Nah, di sinilah artikel ini berbeda dari sekadar thread Twitter atau video TikTok biasa. Karena psikologi menawarkan pemahaman yang jauh lebih nuansir tentang mengapa perilaku “cowok bingung” ini bisa terjadi — dan jawabannya tidak sesederhana “dia memang nggak mau serius” atau “dia jahat.”
Anxious-Avoidant Attachment Style. Ini adalah salah satu penjelasan psikologis yang paling relevan. Teori Attachment — yang dikembangkan oleh John Bowlby dan diperluas oleh peneliti-peneliti selanjutnya — menjelaskan bahwa pola kelekatan seseorang dalam hubungan romantis terbentuk sejak masa kecil berdasarkan pengalaman dengan figur pengasuh utama.
Seseorang dengan avoidant attachment cenderung tidak nyaman dengan keintiman emosional yang terlalu dekat, menginginkan pasangan tapi secara tidak sadar menarik diri saat hubungan semakin serius.
Sementara anxious attachment membuat seseorang sangat takut ditinggalkan, sehingga perilakunya bisa tampak tidak konsisten — sangat perhatian di satu sisi, tapi panik dan menghilang di sisi lain.
Kombinasi keduanya, yang disebut fearful-avoidant attachment, menghasilkan pola yang sangat mirip dengan apa yang netizen sebut sebagai “cowok bingung”: menginginkan koneksi tapi takut keintiman, mendekati lalu menjauh, berulang-ulang.

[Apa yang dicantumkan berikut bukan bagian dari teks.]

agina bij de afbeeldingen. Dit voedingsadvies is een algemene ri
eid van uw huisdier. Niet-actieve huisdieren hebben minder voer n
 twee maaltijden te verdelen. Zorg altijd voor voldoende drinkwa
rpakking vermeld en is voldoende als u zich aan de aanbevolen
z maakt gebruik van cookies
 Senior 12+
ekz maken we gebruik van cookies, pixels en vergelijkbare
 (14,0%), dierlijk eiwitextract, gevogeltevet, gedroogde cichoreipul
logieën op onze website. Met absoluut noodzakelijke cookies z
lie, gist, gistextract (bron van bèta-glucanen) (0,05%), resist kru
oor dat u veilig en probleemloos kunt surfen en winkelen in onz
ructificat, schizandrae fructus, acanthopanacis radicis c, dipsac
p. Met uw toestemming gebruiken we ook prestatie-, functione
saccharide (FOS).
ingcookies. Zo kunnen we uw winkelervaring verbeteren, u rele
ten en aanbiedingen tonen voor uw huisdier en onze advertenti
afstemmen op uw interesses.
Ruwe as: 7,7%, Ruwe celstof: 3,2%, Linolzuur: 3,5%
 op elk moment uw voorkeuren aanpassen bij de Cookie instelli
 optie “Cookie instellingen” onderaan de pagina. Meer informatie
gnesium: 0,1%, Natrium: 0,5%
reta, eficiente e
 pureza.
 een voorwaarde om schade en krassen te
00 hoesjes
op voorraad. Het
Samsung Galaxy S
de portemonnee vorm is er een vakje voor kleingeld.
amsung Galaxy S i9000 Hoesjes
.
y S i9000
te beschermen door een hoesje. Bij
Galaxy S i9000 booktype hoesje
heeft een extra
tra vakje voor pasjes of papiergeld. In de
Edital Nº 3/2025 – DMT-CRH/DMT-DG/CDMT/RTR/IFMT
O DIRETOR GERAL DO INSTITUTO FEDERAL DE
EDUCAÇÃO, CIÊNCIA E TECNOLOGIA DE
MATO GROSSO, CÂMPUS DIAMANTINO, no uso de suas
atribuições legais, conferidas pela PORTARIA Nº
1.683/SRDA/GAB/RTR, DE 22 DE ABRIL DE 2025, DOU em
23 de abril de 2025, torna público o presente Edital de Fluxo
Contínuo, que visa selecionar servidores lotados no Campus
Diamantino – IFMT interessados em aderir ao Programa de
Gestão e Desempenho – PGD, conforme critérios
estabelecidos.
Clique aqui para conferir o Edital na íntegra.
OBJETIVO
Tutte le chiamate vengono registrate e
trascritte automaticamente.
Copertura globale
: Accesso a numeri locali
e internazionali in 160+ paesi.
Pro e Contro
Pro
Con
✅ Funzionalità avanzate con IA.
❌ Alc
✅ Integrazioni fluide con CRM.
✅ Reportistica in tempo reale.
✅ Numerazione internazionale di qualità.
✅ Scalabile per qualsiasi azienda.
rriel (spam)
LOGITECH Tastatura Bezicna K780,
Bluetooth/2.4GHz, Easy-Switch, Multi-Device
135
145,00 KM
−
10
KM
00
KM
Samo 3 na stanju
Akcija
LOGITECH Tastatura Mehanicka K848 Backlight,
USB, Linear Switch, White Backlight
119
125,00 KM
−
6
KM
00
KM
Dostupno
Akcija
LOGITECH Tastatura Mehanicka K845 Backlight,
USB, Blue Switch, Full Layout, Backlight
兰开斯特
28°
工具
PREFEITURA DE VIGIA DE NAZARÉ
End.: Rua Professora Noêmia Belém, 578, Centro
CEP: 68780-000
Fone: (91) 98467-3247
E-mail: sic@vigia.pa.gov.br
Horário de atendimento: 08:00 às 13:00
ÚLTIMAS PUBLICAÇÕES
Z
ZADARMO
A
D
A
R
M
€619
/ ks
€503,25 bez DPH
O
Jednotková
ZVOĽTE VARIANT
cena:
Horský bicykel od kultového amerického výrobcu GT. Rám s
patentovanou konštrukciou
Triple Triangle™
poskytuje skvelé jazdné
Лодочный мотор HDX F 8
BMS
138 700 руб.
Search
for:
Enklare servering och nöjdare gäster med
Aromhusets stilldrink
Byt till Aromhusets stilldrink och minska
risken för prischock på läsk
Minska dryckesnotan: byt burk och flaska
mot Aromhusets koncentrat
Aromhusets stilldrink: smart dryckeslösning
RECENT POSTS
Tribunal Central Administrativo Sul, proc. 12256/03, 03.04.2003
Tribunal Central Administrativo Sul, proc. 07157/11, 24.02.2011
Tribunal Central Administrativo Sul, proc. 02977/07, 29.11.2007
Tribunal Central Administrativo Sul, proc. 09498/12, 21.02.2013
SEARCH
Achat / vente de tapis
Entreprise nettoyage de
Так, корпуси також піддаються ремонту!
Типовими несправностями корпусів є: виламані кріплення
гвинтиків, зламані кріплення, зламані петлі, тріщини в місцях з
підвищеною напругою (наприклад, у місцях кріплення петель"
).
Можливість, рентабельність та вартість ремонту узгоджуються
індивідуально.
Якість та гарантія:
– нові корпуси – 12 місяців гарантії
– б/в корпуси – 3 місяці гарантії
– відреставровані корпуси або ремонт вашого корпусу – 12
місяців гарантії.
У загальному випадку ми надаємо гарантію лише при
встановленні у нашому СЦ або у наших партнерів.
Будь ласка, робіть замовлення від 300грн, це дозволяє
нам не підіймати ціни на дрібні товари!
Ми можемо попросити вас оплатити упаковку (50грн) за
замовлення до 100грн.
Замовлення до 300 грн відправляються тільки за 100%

Alexithymia dan Kesulitan Mengekspresikan Emosi. Penelitian yang dipublikasikan di Frontiers in Psychology (2021) menemukan bahwa ketika pria tampak tidak bereaksi atau bingung saat menghadapi situasi emosional, ini seringkali bukan karena tidak peduli — melainkan karena mereka benar-benar terbebani secara emosional, kekurangan kosakata untuk merespons, atau takut salah ucap yang memperburuk situasi.
Secara psikologis, banyak pria dibesarkan dalam budaya yang tidak mendorong ekspresi emosional. Akibatnya, mereka mungkin benar-benar bingung dengan perasaan mereka sendiri — dan ketidakmampuan mengkomunikasikan perasaan itu termanifestasi sebagai perilaku yang tampak tidak konsisten di luar.
Fear of Commitment vs. Tidak Mau Serius. Ada perbedaan penting antara seseorang yang memang tidak ingin serius dengan siapapun (dan seharusnya jujur soal itu) dengan seseorang yang mengalami commitment phobia — ketakutan yang genuine terhadap komitmen, yang berakar dari pengalaman masa lalu seperti menyaksikan hubungan yang tidak sehat, atau trauma pengabaian.
Menurut psikologi, commitment phobia sering muncul sebagai mekanisme pertahanan diri — melindungi diri dari potensi luka dengan cara tidak pernah benar-benar masuk ke dalam hubungan.